My impression had been that the parties were going to split the two gubernatorial elections taking place this year, in Virginia and New Jersey. I expected the Democrats to hold on to Virginia, and the Republicans to re-take New Jersey.
But, according to polls reported by Real Clear Politics, Republicans are leading in both of those races, and the G.O.P. is doing slightly better in Virginia than in New Jersey.
In Virginia, Republican former Attorney General Robert McDonnell leads his Democratic opponent, state Senator Creigh Deeds, by 12 percentage points.
Meanwhile, the New Jersey frontrunner, former U.S. Attorney Chris Christie holds an 11.3-point lead over incumbent Democratic Governor Jon Corzine.
As I've previously discussed, personal issues regarding Corzine are a factor in the New Jersey contest. But I suspect that, in both states, voters' perceptions of the parties on the national level are playing a role.
The Democrats have been riding high recently, with large gains in the 2006 and 2008 elections. However, now that they have gotten down to the messy business of governing, those knights in shining armor who rode forward to correct the mistakes of the previous Republican congressional majorities, and of President Bush, have seen their armor get a bit tarnished.

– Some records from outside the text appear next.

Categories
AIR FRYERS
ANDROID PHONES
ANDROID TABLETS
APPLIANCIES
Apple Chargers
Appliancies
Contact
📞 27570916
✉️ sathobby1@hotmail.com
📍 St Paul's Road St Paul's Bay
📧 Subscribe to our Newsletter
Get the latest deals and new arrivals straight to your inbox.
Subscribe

High deficits, and a push to increase the federal government's role in health care, seem to have resurrected fears among middle-ground voters of left-wing extremism. President Obama's personal popularity numbers are falling, and that cannot be good news for the likes of Deeds and Corzine.
As I discussed in this and other posts, the Democrats have had momentum in Virginia recently. But it is in those normally-Republican states that responded to Obama's moderate campaign messages, including Virginia, that we should expect the president to be most vulnerable to decreases in support, due to perceptions of a movement to the left on his part.